US research firm Gartner said recently firms that choose one-off solutions for each regulatory challenge will spend 10 times more money on compliance projects than those that take a more proactive approach.
“Some people have dug themselves a big hole,”said Tim Bradfield, manager, risk and audit at Mayne Group. “We got our provider to put in the functionality we wanted and it meant we could drive the program. A lot of guys in the US dumped a lot of money on a package that if you didn’t do it the way it specified, it didn’t work.”
However, the EIU report found that IT executives and compliance professionals were expecting a number of benefits from current compliance investments.
Better financial reporting was considered to be the main benefit of company-wide compliance initiatives globally, with improved IT governance close behind.

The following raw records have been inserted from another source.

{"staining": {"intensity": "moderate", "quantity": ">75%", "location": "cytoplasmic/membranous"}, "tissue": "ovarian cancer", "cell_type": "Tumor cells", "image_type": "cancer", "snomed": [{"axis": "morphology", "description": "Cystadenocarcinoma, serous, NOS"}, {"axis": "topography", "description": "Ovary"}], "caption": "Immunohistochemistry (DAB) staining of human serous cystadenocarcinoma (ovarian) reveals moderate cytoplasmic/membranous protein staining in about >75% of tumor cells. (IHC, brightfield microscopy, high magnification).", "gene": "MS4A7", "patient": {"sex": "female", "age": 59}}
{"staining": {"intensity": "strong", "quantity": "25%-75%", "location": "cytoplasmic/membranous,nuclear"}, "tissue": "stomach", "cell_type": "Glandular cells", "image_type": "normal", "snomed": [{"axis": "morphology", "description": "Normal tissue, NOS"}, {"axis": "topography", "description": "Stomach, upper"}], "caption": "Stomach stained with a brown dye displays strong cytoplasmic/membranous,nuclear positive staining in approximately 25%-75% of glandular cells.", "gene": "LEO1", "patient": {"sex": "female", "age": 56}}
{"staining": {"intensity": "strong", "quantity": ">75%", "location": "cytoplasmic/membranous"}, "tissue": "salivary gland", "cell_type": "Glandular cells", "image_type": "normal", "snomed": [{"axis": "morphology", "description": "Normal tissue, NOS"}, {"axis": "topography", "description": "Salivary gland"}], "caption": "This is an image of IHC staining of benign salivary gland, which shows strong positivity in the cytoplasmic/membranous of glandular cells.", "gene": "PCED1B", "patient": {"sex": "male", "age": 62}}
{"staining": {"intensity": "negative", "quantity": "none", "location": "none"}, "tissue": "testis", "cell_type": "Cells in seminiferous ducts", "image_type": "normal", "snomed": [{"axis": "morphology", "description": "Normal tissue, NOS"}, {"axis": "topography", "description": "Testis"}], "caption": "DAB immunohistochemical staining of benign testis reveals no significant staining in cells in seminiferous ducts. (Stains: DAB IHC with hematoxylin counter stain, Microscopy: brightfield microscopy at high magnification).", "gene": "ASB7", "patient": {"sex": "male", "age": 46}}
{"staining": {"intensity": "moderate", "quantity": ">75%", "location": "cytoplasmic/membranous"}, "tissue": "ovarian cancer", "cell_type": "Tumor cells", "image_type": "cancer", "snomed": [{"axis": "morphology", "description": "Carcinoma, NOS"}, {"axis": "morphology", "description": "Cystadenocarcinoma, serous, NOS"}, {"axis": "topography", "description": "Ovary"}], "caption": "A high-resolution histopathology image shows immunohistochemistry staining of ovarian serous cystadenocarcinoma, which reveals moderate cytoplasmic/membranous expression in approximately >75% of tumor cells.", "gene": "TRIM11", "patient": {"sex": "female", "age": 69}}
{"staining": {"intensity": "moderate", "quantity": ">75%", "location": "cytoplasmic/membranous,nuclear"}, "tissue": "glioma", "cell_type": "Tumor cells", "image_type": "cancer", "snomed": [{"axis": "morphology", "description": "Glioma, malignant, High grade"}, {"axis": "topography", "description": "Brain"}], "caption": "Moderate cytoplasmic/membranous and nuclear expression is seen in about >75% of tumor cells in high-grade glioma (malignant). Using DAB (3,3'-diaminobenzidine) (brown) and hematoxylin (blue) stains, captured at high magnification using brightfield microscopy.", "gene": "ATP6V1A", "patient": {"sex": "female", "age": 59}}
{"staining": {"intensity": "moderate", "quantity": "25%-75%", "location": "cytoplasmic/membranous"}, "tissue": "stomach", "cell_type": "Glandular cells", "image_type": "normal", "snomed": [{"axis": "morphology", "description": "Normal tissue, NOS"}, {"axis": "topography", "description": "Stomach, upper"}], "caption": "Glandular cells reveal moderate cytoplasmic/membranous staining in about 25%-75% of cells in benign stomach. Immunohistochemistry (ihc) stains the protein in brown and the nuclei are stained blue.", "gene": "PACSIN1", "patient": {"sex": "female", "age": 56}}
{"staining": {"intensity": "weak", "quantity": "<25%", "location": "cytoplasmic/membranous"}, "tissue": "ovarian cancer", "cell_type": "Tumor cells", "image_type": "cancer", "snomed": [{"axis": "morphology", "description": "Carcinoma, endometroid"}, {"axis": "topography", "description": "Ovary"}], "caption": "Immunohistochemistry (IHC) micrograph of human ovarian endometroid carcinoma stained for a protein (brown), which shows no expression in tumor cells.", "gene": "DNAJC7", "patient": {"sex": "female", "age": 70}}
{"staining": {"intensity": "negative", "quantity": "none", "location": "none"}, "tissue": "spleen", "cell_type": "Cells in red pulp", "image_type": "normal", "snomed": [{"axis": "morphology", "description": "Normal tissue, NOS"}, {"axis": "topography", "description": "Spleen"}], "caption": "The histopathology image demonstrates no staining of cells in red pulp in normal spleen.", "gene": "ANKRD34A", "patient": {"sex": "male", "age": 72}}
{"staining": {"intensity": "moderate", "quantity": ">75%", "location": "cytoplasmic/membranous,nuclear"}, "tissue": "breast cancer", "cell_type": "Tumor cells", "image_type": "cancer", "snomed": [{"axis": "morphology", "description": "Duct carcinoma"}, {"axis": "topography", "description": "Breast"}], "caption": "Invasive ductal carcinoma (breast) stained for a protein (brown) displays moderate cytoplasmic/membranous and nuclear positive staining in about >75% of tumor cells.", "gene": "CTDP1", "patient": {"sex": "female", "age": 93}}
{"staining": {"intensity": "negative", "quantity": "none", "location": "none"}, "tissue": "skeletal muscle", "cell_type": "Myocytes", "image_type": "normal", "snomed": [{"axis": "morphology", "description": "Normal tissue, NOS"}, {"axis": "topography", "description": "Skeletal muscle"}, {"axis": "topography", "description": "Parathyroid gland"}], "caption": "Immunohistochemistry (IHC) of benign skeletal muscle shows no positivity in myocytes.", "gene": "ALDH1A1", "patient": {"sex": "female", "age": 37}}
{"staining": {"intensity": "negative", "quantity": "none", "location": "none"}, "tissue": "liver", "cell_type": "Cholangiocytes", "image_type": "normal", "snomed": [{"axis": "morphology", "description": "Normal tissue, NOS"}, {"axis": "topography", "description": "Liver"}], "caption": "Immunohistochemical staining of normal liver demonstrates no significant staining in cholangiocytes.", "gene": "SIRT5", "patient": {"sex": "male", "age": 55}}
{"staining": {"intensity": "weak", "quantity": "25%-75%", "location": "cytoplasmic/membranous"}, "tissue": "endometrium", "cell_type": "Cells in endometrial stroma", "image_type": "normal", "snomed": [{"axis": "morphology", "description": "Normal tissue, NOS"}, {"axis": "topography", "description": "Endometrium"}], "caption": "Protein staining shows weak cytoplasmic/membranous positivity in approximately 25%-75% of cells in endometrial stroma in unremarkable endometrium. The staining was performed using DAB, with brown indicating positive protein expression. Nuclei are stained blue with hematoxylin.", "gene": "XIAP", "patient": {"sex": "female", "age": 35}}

Executives believe better IT governance can become a key driver for business value.
“A flood of business regulations are forcing global IT managers to seek new strategies that minimise the burden and maximise the benefits of addressing regulatory compliance,” said Gareth Lofthouse, director of executive services at the EIU. “This report argues that long-term planning and strong IT governance will be key to this endeavour.”
Indeed, compliance professionals here have cautioned that the use of technology to aid compliance initiatives must been seen as a long-term project and as an effort to embed compliance within the business.
“The whole aim is to get compliance into the business with the business owner understanding compliance and owning it,” said Peter Whyntie, head of risk management and compliance at Zurich Financial Services Australia.